Der 21-jährige Verdächtige stellte sich am Montagmorgen den Behörden. Er wurde der zwölfte, der im Fall der Ermordung des 19-jährigen Alkis Kambanos durch Fußball-Hooligans in Thessaloniki festgenommen wurde.

Der Verdächtige, der zuvor von anderen Inhaftierten als „Dinos“ bezeichnet wurde, soll eines der drei Fahrzeuge gefahren haben, mit denen die Angreifer transportiert wurden. Es wird berichtet, dass der Volkswagen Polo, der in die Linse von Überwachungskameras gefallen ist, auf den Namen des Vaters des Verdächtigen zugelassen ist.

Im Zusammenhang mit dem Mord wurden insgesamt 10 Personen festgenommen. Ein weiterer 20-jähriger Verdächtiger wird erwartet ausgeliefert letzte Woche von den albanischen Behörden nach Griechenland, wird am Montag vor Gericht stehen. Nachdem er nach dem Mord in ein Nachbarland geflüchtet war, gab er an, nicht direkt an dem Mord beteiligt gewesen zu sein.
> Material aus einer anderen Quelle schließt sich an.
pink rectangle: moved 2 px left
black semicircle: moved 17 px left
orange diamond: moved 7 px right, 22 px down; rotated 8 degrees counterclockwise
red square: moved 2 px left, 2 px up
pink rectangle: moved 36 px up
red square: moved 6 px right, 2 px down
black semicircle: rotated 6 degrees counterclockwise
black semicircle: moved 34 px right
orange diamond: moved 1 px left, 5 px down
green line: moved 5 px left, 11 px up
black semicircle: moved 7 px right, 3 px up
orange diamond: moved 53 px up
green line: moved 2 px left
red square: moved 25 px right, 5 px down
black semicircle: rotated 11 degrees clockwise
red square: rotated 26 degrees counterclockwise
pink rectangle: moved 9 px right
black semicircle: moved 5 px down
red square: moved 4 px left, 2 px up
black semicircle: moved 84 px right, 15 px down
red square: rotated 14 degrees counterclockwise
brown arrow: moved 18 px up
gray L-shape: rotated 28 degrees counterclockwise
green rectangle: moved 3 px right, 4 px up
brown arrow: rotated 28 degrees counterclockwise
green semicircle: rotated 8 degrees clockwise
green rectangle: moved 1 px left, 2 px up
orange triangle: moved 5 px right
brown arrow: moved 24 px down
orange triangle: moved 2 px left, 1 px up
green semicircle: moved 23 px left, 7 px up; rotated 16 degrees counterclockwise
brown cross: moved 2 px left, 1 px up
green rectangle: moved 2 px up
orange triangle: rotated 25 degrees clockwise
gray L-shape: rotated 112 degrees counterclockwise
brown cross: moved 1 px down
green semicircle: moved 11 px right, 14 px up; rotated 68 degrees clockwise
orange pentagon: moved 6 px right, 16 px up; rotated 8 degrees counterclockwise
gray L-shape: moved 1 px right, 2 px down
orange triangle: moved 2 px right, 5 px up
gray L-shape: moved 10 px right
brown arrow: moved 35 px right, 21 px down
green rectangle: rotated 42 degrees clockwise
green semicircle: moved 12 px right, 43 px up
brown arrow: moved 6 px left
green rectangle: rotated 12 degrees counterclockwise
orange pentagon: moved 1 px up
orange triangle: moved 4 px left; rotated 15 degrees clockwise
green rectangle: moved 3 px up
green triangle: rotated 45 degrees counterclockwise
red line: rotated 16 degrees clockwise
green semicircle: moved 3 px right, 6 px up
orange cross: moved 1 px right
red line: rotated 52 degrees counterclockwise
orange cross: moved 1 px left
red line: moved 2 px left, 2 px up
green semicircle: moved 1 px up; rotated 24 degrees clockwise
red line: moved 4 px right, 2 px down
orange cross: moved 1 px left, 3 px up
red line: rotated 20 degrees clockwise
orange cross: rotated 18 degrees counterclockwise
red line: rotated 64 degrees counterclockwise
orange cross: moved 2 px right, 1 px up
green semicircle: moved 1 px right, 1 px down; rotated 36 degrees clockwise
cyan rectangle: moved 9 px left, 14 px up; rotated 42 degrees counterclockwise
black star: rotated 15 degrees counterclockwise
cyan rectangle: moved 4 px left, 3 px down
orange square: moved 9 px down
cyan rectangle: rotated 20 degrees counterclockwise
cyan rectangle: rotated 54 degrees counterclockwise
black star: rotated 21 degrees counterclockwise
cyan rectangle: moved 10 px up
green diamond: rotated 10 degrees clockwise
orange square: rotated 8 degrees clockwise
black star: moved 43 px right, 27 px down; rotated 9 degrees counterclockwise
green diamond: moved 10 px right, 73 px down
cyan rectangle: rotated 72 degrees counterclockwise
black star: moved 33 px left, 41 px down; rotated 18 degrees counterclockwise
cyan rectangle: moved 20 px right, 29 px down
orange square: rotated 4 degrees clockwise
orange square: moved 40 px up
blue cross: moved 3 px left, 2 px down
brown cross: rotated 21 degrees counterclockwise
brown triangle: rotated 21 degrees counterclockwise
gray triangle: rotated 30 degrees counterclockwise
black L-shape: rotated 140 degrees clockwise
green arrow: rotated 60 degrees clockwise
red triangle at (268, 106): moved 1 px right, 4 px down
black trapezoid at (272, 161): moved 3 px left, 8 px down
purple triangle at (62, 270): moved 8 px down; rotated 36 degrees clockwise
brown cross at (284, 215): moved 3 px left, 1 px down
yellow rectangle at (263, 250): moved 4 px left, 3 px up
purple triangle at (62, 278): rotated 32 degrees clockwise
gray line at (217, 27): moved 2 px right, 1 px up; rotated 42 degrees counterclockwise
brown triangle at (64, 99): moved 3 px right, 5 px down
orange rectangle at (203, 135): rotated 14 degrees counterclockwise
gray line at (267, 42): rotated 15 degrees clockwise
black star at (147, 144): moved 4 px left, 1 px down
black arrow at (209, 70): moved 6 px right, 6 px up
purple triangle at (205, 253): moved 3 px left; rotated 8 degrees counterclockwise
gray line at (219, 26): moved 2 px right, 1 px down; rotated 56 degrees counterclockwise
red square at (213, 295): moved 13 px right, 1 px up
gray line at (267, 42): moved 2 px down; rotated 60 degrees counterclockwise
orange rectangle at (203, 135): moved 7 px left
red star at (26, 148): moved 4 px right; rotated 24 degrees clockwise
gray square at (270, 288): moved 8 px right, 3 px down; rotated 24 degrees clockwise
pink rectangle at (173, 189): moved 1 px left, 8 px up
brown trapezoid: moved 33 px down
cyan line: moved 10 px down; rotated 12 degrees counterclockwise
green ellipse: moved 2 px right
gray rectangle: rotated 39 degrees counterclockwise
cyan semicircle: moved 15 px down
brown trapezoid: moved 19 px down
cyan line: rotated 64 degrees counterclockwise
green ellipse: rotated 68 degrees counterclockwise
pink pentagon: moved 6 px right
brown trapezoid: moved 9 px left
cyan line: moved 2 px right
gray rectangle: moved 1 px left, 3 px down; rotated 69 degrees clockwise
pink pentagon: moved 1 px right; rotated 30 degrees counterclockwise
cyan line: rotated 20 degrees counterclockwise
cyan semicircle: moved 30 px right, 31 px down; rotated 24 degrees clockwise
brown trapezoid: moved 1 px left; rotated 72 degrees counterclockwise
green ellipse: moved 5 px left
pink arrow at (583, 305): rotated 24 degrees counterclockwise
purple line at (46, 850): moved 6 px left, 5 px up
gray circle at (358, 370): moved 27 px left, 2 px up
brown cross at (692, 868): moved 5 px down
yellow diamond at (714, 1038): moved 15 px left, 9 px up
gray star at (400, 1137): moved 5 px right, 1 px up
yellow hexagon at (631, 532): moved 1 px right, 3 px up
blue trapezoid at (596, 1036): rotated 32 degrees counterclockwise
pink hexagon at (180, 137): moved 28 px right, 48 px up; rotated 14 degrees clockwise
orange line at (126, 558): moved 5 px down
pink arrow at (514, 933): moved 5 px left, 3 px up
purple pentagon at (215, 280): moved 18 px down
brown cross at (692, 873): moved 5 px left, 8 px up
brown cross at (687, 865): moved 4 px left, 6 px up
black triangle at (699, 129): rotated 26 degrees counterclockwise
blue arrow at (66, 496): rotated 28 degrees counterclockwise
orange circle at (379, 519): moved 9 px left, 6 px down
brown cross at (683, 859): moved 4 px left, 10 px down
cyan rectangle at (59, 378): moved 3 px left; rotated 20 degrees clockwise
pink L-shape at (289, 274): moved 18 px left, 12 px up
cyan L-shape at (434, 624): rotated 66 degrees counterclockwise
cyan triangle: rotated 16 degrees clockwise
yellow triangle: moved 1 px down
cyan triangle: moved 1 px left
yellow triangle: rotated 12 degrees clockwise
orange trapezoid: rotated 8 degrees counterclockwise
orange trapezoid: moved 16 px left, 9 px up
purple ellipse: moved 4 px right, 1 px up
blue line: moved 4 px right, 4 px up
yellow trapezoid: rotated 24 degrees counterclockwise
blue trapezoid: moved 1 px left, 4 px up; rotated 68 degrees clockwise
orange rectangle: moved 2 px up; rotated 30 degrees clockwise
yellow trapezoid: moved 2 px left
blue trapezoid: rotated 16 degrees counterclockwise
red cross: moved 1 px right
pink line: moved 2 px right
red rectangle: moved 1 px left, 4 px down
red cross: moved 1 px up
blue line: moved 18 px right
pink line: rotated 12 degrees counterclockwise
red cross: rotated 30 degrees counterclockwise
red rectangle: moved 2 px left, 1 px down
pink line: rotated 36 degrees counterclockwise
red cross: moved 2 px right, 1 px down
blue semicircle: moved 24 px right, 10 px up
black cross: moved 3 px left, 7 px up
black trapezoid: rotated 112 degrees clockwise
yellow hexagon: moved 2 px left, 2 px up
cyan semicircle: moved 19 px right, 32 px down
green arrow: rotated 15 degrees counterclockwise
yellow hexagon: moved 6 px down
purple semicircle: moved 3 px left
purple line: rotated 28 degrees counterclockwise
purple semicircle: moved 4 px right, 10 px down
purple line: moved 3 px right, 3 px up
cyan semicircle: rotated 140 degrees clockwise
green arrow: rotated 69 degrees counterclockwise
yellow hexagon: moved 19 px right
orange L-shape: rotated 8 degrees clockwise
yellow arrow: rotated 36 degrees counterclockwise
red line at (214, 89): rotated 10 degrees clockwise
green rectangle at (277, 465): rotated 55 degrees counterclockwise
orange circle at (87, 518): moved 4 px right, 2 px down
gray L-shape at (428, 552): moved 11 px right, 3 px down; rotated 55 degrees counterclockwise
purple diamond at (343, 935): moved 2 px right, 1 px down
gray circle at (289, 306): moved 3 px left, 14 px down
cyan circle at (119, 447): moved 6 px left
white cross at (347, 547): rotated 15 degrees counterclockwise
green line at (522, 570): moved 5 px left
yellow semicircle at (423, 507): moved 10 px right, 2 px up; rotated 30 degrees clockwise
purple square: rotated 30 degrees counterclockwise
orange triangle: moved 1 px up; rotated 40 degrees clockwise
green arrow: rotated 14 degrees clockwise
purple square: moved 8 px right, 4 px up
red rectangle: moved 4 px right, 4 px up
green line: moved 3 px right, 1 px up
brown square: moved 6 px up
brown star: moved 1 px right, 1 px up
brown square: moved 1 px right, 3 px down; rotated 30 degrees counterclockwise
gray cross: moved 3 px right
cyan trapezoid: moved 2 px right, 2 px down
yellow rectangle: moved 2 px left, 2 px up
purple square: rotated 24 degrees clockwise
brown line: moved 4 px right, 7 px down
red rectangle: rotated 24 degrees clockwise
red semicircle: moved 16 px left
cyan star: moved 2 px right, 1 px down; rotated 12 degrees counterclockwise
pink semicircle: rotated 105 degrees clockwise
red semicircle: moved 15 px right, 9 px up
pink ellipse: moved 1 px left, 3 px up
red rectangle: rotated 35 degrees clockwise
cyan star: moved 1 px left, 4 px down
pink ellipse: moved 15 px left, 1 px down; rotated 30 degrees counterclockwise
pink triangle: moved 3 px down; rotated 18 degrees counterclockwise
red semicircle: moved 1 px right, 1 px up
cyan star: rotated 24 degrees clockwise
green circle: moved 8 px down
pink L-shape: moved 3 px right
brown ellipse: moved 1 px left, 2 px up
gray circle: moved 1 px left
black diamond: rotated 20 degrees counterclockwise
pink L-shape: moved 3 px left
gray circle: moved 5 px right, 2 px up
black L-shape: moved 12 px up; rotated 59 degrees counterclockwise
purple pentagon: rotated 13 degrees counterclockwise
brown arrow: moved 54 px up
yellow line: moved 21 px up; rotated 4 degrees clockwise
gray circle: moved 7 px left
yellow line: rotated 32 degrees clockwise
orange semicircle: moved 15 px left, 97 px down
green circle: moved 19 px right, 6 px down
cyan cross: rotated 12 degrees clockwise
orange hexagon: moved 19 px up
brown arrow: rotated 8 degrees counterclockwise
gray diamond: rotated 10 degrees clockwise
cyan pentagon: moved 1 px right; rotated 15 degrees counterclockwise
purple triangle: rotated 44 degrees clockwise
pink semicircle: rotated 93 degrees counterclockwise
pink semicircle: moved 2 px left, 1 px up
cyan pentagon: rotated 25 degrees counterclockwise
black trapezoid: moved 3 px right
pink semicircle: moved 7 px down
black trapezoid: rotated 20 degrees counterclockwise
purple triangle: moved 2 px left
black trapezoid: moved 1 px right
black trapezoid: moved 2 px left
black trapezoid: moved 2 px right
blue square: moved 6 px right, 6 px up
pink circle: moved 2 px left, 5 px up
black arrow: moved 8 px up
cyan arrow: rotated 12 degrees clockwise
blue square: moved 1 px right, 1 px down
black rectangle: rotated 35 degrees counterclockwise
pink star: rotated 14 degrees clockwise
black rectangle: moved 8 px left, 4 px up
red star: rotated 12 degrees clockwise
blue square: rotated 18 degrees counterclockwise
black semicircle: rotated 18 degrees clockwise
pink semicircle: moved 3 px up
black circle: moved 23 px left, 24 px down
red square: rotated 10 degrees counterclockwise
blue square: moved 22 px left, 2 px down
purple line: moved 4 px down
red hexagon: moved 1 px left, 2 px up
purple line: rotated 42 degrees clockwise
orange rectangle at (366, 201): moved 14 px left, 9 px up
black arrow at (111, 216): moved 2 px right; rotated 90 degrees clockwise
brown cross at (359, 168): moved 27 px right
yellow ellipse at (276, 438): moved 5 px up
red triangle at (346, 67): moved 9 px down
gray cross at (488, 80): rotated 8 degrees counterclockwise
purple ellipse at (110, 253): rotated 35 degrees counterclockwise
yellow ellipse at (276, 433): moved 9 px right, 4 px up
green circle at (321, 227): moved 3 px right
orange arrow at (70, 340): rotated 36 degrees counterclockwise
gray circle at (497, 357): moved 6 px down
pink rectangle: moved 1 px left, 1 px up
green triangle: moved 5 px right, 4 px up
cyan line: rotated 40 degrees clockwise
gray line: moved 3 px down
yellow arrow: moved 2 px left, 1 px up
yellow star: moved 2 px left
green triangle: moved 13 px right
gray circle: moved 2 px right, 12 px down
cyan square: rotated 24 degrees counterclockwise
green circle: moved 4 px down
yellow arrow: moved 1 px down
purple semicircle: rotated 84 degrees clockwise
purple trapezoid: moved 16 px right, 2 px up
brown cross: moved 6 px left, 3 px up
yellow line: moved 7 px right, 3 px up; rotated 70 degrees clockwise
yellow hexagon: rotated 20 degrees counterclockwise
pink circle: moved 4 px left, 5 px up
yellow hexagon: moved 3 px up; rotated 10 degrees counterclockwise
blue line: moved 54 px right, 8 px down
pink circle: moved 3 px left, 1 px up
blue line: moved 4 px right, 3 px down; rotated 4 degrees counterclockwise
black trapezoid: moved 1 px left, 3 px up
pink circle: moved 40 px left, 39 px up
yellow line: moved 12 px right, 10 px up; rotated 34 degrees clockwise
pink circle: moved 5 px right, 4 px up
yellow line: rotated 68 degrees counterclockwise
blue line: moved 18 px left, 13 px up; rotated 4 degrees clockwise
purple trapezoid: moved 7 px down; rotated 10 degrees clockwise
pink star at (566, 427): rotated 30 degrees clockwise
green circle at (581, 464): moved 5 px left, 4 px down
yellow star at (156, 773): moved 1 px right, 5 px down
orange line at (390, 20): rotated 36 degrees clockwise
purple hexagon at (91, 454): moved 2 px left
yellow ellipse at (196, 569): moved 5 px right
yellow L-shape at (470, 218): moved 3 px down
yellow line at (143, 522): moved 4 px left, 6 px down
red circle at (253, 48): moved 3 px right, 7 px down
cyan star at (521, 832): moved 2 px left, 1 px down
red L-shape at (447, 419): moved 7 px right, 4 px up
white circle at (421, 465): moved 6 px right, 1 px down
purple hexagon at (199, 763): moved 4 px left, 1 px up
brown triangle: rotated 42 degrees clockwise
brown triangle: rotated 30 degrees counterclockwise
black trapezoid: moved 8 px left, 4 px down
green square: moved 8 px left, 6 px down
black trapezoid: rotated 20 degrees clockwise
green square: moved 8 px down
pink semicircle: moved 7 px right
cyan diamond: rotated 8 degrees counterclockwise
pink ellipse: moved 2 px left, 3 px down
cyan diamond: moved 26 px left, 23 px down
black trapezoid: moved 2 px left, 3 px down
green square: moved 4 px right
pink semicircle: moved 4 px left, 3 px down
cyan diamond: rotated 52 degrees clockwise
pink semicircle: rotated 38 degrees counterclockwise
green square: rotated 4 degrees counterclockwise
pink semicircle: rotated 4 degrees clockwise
Laut Medienberichten stritt jeder der Verdächtigen ab, das Opfer tödlich verletzt zu haben.

Opfer starb auf der Stelle durch einen Schlag mit einer Mini-Sense auf die Innenseite des Oberschenkels. Die Hooligans fingen an, Alkis Kambanos und zwei seiner Freunde zu schlagen und zu erstechen, nachdem sie gefragt wurden, welchen Fußballverein sie unterstützen.

Bürgerschutzminister Takis Theodorikakos sagte, die Ermittlungen der griechischen Polizei seien mit der Auslieferung eines zwölften Verdächtigen abgeschlossen.